In order to evaluate the ability of the DPV procedure with aSPCE for the IBP analysis in real samples and to investigate the possibility of interfering matrix effect, the IBP was determined in pharmaceuticals by the standard additions method. The results were presented in

Table 2. Summary of IBP determination in pharmaceutical tablets using DPV and aSPCE.

Tablets	Label Value (mg)	Determined DPV (mg) ± SD (n = 3)	Relative Error * (%)
1	200.0	209.3 ± 1.0	4.7
2	200.0	206.2 ± 4.1	3.1

* Relative error (%) = (|DPV value—label value|/label value) × 100.

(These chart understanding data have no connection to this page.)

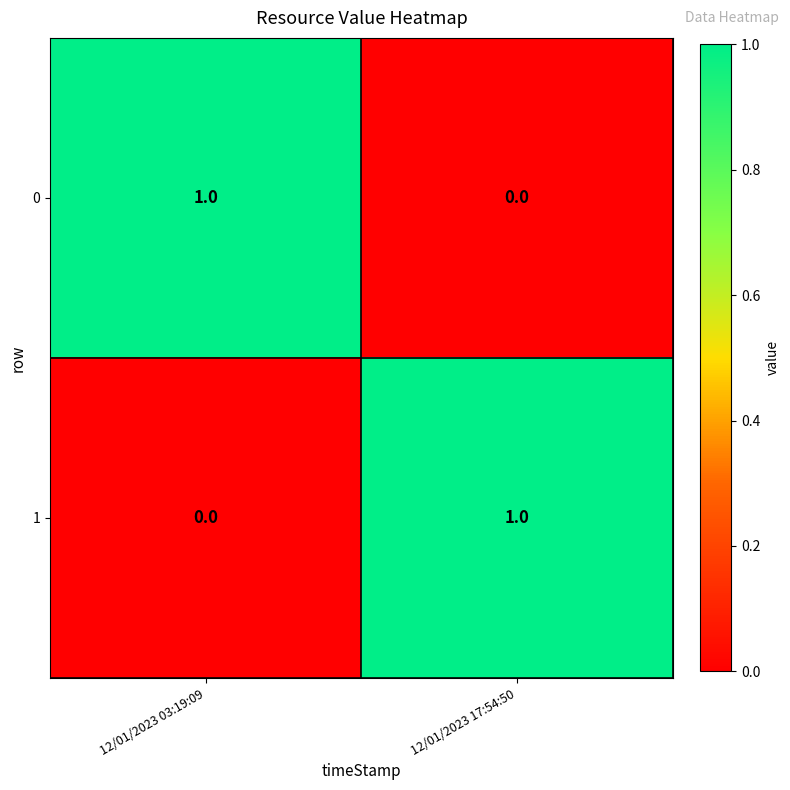

What is the maximum value shown in the chart?

1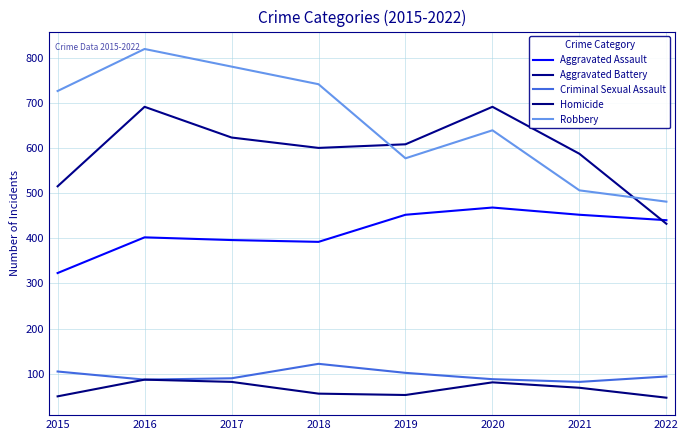

Which series has the largest total across all categories?

Robbery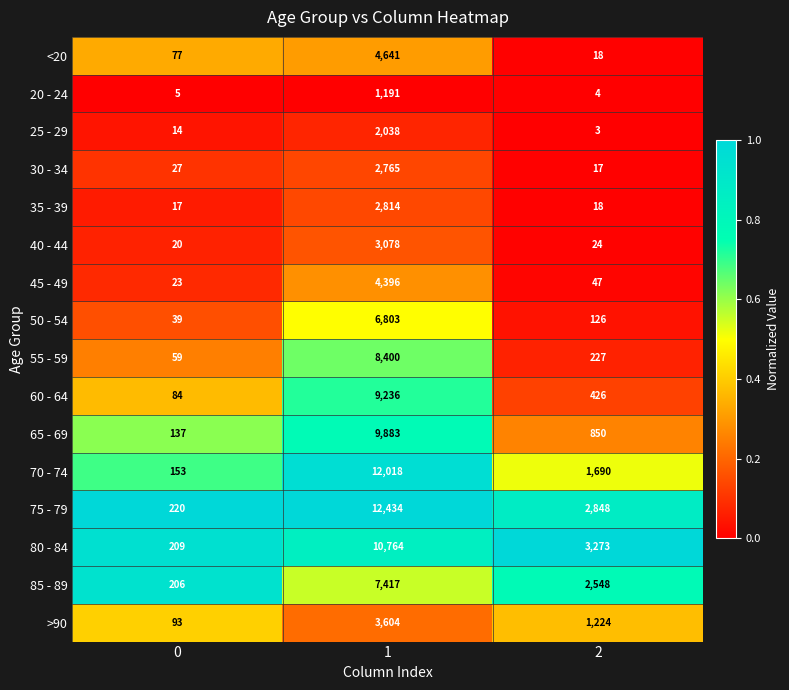

What is the total value across all series at 0?

1383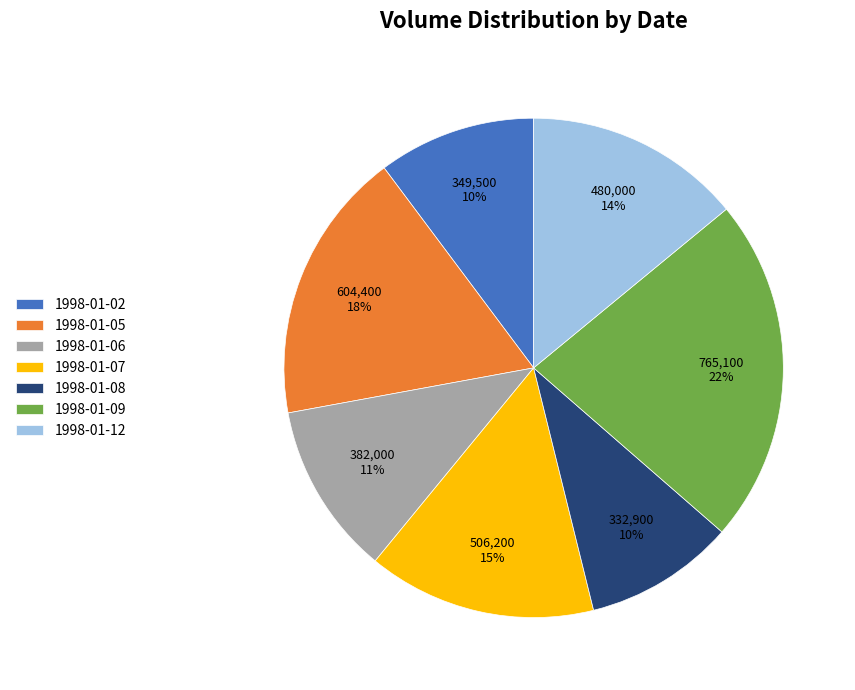

Is there any slice that represents more than half of the pie?

No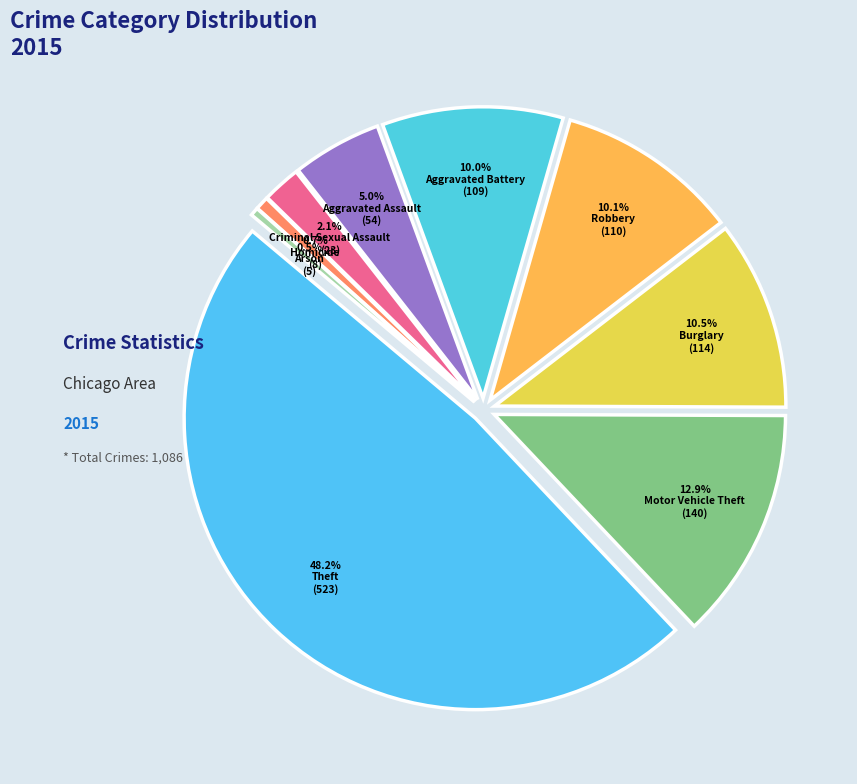

What is the ratio of the value at Arson to the value at Aggravated Assault?

0.1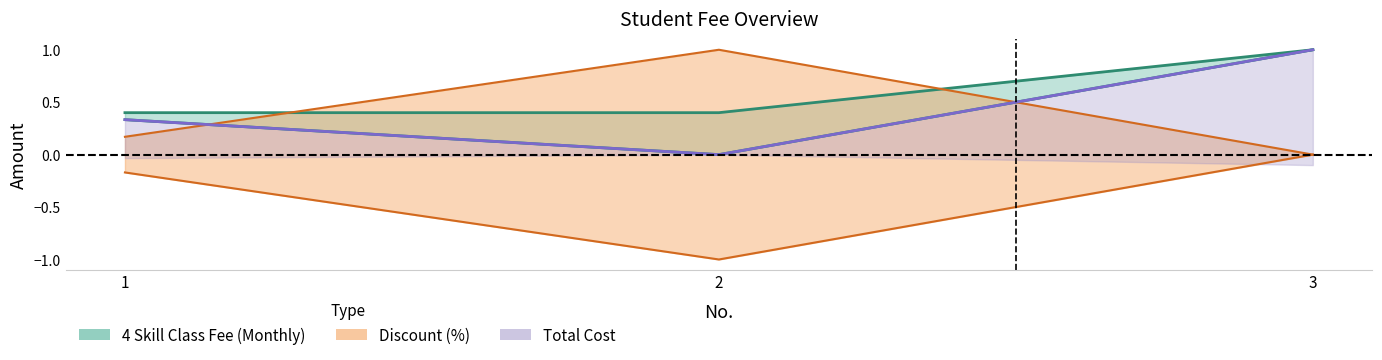

The value of Discount (%) at 3 is 0.7. True or false?

False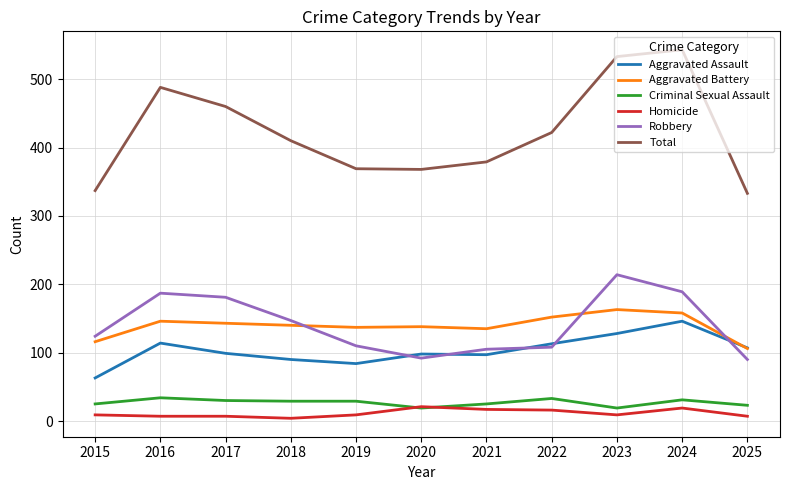

What is the greatest value displayed?

543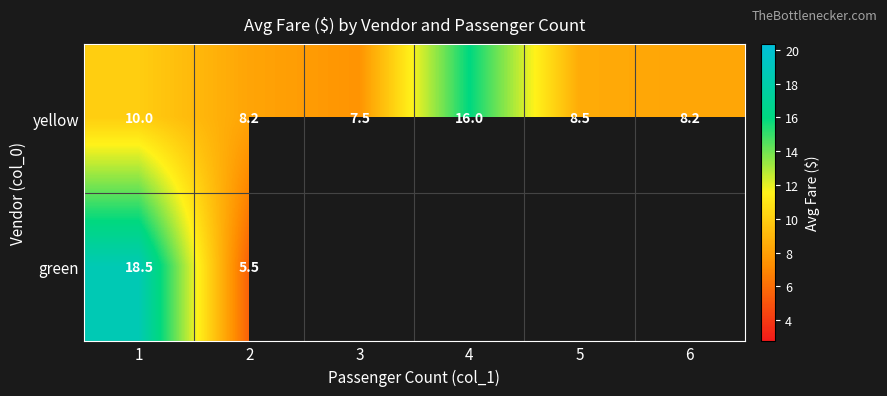

Which has a higher value, 3 or 4?

4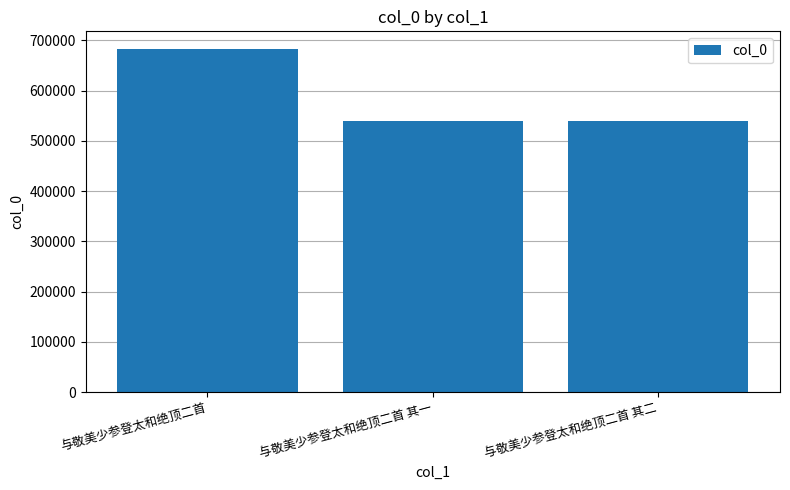

What is the ratio of the value at 与敬美少参登太和绝顶二首 to the value at 与敬美少参登太和绝顶二首 其二?

1.3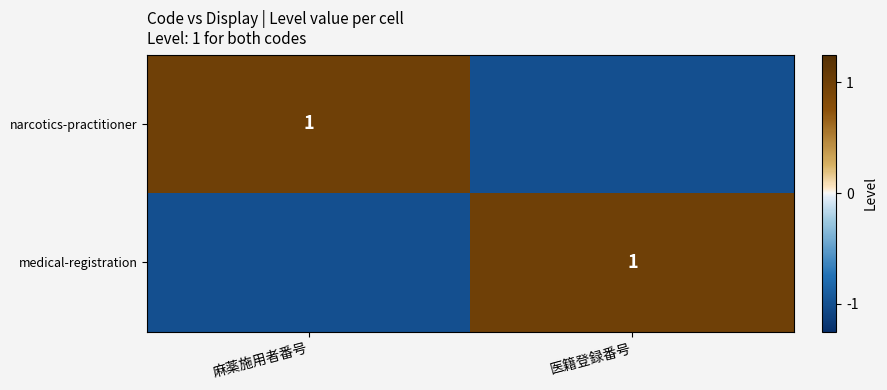

True or false: medical-registration has a value of 1.6 at 医籍登録番号.

False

. According to the results, the obtained standard deviation (SD) and relative error values were satisfactory and acceptable. These results confirm the good precision and accuracy of the proposed analytical procedure and indicating that the aSPCE had potential in the real sample analysis and is free from interferences of substances found in pharmaceutical formulations.

4. Conclusions

In this paper, we proposed analytical procedure for the determination of IBP using the DPV and the electrochemically activated screen-printed carbon electrode (aSPCE). Compared with the aSPCE and SPCE, the current responses of IBP, linear range, LOD and LOQ were improved significantly at the aSPCE. The signal enlargements can be attributed to our already published conclusions, the electrochemical activation of the electrode surface using CV in 0.1 M NaOH resulted in changes in surface morphology and a decrease in the charge transfer resistance [15]. The developed procedure with the aSPCE has advantages such as simplicity of electrode preparation and DPV measurements, wide linear range, low LOD and LOQ, selectivity, good IBP signal repeatability and reproducibility of electrode-to-electrode, low consumption of reagents, simplicity of sample preparation, and low cost of IBP analysis. To the best of our knowledge, no other works in the literature have been reported on applying the aSPCE for the IBP determination in pharmaceutical formulations.